start Document section
The EntityRuler is a useful new component that can do all of this out-of-the-box. If it’s added before the entity recognizer in the pipeline, the entities it sets directly influence the model’s predictions. The statistical entity recognizer will respect pre-defined entity spans and take them into account when predicting the entity tags for the remaining tokens, which can potentially give you a nice boost in accuracy. If the entity ruler is added after the statistical entity recognizer, it can “fill in the blanks” and catch entities that the model missed, or optionally overwrite existing predictions.

Using the entity ruler
import spacy
from spacy.pipeline import EntityRuler

nlp = spacy.load("en_core_web_sm")
weights_pattern = [
    {"LIKE_NUM": True},
    {"LOWER": {"IN": ["g", "kg", "grams", "kilograms", "lb", "lbs", "pounds"]}}
]
patterns = [{"label": "QUANTITY", "pattern": weights_pattern}]
ruler = EntityRuler(nlp, patterns=patterns)
nlp.add_pipe(ruler, before="ner")
doc = nlp("U.S. average was 2 lbs.")
end Document section
start Entries supplied
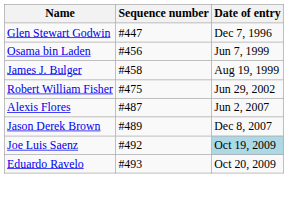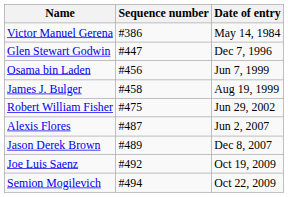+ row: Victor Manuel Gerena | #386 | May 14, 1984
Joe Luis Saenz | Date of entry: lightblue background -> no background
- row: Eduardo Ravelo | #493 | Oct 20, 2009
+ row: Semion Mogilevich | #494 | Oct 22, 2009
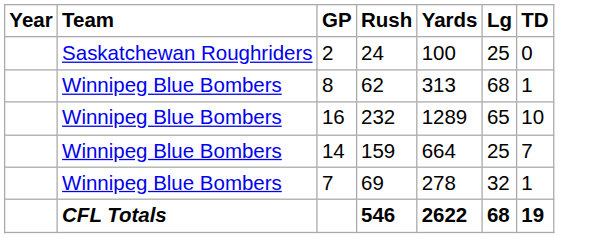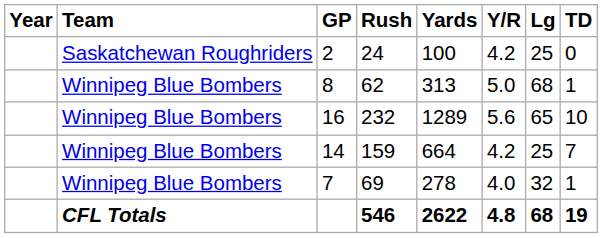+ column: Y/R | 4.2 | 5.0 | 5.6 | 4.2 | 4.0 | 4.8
end Entries supplied
start Entries supplied
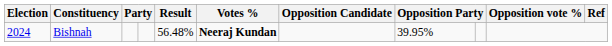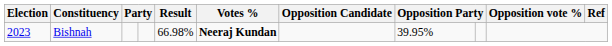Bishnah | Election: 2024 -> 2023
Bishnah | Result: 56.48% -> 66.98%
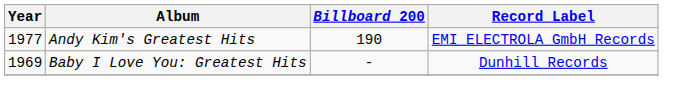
end Entries supplied
start Entries supplied
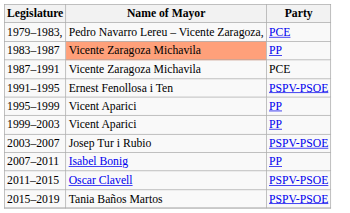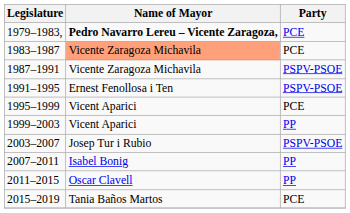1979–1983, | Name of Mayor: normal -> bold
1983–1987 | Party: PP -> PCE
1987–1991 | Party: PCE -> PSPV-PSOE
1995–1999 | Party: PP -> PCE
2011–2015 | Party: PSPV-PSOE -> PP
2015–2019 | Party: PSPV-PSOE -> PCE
end Entries supplied
Written tasks:
1 > Lay out the rows as a JSON list of strings, one string per line with blank lines skipped, starting at the line that contains "May 14, 1984" and ending at the line that contains "4.2 | 4.0 | 4.8", both included. Leave the pictures out of your answer.
2 > Proceed with the text on spaCy's entity ruler from its last line onward.

Results:
1 >
[
  "+ row: Victor Manuel Gerena | #386 | May 14, 1984",
  "Joe Luis Saenz | Date of entry: lightblue background -> no background",
  "- row: Eduardo Ravelo | #493 | Oct 20, 2009",
  "+ row: Semion Mogilevich | #494 | Oct 22, 2009",
  "+ column: Y/R | 4.2 | 5.0 | 5.6 | 4.2 | 4.0 | 4.8"
]

2 >
print([(ent.text, ent.label_) for ent in doc.ents])
# [('U.S.', 'GPE'), ('2 lbs', 'QUANTITY')]

A pattern can either be a list of dictionaries describing the individual tokens, or an exact string match. If you’ve been using our annotation tool Prodigy, you might recognize this format from the pattern files you can load in to bootstrap new entity types and text categories. The formats are fully compatible, so you’ll be able to use your Prodigy patterns with the entity ruler, and vice versa.

The EntityRuler is also fully serializable, making it easy to package entity rules with your spaCy models. Patterns will be saved out to the model directory as a .jsonl file (newline-delimited JSON) and loaded back in when you load the model. We’re hoping that this component can be used to power models that rely on large domain-specific terminoloy lists.

Serializing the entity ruler
nlp = spacy.load("en_core_web_sm")
ruler = EntityRuler(nlp, patterns=lots_of_patterns)
nlp.add_pipe(ruler, before="ner")
nlp.to_disk("/path/to/model-with-rules")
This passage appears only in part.